Over and over again courts have said that there is nothing sinister in so arranging one’s affairs as to keep taxes as low as possible. Everybody does so, rich or poor; and all do right, for nobody owes any public duty to pay more than the law demands: taxes are enforced exactions, not voluntary contributions. To demand more in the name of morals is mere cant.
The goal that Congress ought to have is to put as many of us out of business as possible.  Now I say that with full confidence that it’s not going to happen.

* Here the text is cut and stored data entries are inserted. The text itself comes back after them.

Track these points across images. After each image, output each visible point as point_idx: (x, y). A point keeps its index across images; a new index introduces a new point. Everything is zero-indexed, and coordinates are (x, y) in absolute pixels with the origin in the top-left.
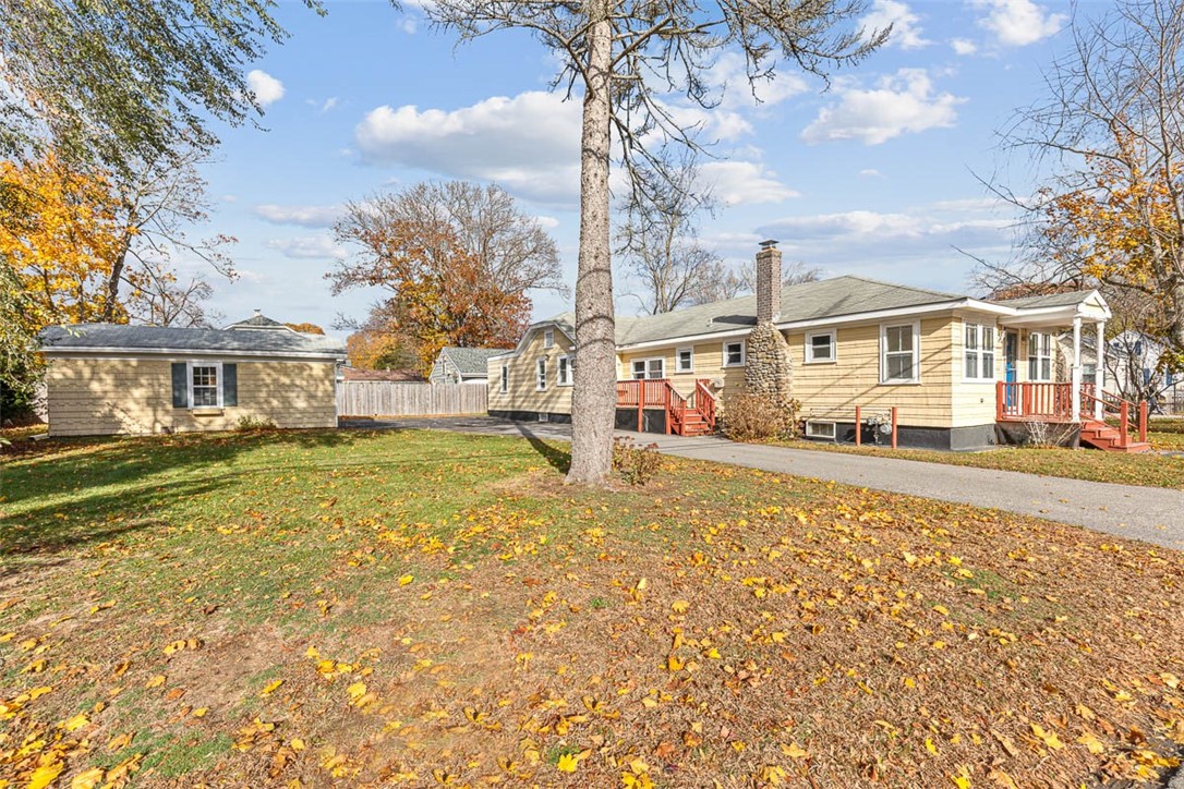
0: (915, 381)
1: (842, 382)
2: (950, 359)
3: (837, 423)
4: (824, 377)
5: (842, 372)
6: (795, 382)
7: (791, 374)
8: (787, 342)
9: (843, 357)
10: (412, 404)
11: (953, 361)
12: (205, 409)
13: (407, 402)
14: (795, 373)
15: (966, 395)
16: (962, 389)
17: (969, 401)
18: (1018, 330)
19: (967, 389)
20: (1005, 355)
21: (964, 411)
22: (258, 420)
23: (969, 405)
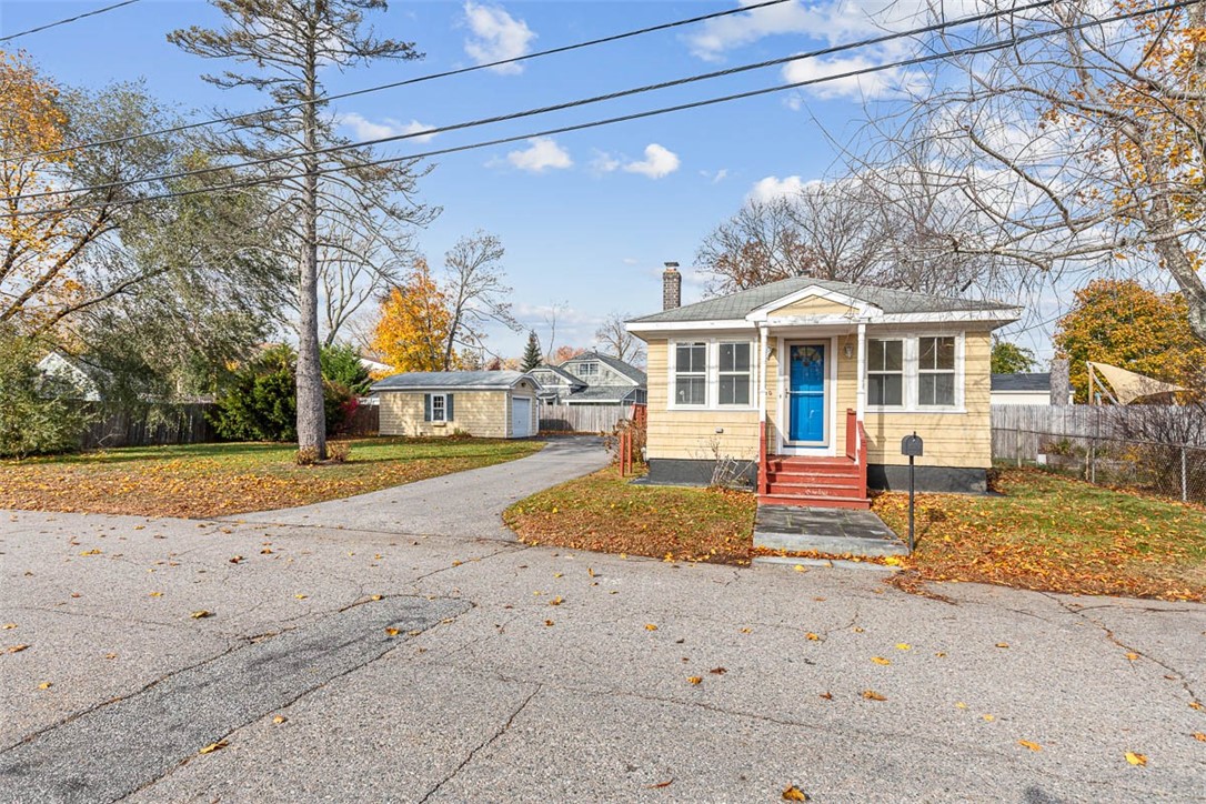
11: (649, 387)
12: (438, 422)
15: (681, 424)
16: (670, 417)
17: (688, 430)
18: (829, 339)
19: (681, 417)
20: (785, 374)
21: (673, 442)
22: (463, 429)
23: (685, 435)
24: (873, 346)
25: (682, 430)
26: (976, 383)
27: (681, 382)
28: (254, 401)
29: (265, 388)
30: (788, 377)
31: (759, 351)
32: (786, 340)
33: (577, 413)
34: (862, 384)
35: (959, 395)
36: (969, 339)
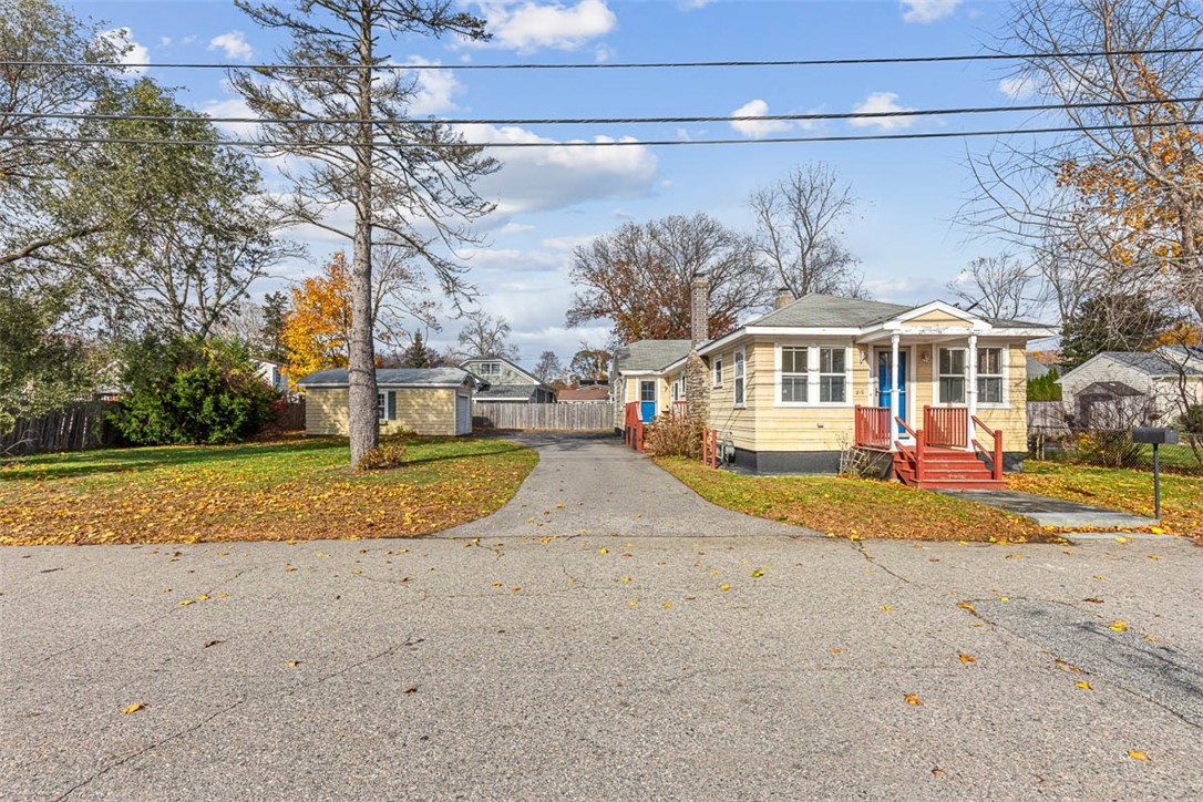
0: (745, 406)
1: (724, 406)
4: (720, 400)
5: (725, 396)
7: (708, 398)
8: (709, 367)
9: (726, 381)
10: (562, 421)
11: (757, 386)
13: (557, 419)
14: (711, 397)
15: (785, 419)
16: (776, 413)
17: (792, 425)
18: (909, 347)
19: (786, 413)
20: (875, 376)
21: (780, 436)
22: (406, 429)
23: (790, 430)
24: (944, 353)
25: (787, 425)
26: (1017, 385)
27: (786, 382)
28: (177, 398)
29: (190, 384)
30: (877, 379)
31: (852, 356)
32: (875, 347)
33: (498, 410)
34: (936, 386)
35: (1006, 394)
36: (1013, 350)
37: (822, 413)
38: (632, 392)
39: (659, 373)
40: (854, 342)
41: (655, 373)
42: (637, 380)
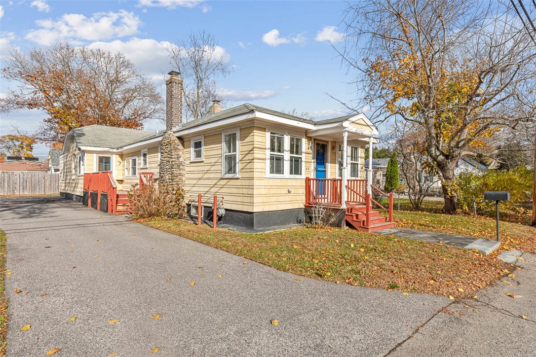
0: (237, 176)
1: (206, 176)
2: (253, 159)
3: (205, 207)
4: (198, 172)
5: (206, 168)
6: (187, 176)
7: (184, 170)
8: (183, 146)
9: (207, 157)
11: (255, 161)
14: (187, 169)
15: (272, 187)
16: (266, 182)
17: (275, 191)
18: (328, 142)
21: (268, 199)
23: (274, 195)
25: (272, 191)
26: (362, 168)
27: (272, 159)
30: (315, 160)
31: (305, 144)
32: (315, 140)
35: (359, 173)
36: (361, 149)
37: (290, 183)
38: (90, 165)
39: (115, 150)
40: (306, 135)
41: (111, 150)
42: (95, 155)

The ABA Tax Section did have a 22% membership drop after the passage of the Tax Reform Act of 1986.  But after simplifying Congress was soon back to complifying (That’s a neologism, not a typo).  I believe that there are fundamental reasons why this happens.  People whose job it is to make laws are going to respond to their constituents by making more laws.  If we really want tax simplification to stick Congress needs to make the Internal Revenue Code of 2013 very short containing only broad principles.  Then regulations need to be written by policy wonks (maybe some of the attorneys who become unemployable) who are insulated from the political process.  They should include some CPAs so the regulations will have instructions on what to debit and what to credit.  They should probably get some former national firm guys who are now making desks for Unicor to explain how they would  game the regulations before they are released. You don’t have to pay them much.  At least according to this source, the maximum is $1.15 per hour.
Conclusion:
I still think the administration’s attack on hedge funds is phony.  The real experts have some good reasons why attacking carried interest by regulation would be a bad idea, but I doubt that those reasons are what is influencing the administration.  In the event that Code Section 710 ever did pass, it would, for me, be both a nightmare and a dream come true.  All the carefully crafted existing deals would all of a sudden have a new concept that might or might not apply to them.  On existing deals, the first people confronting the law change are the preparers not the planners.  So it is a nightmare, because it is a lot of work.  And it is a dream come true, because it is a lot of work.  Depends on which side of the bed I get up on in the morning.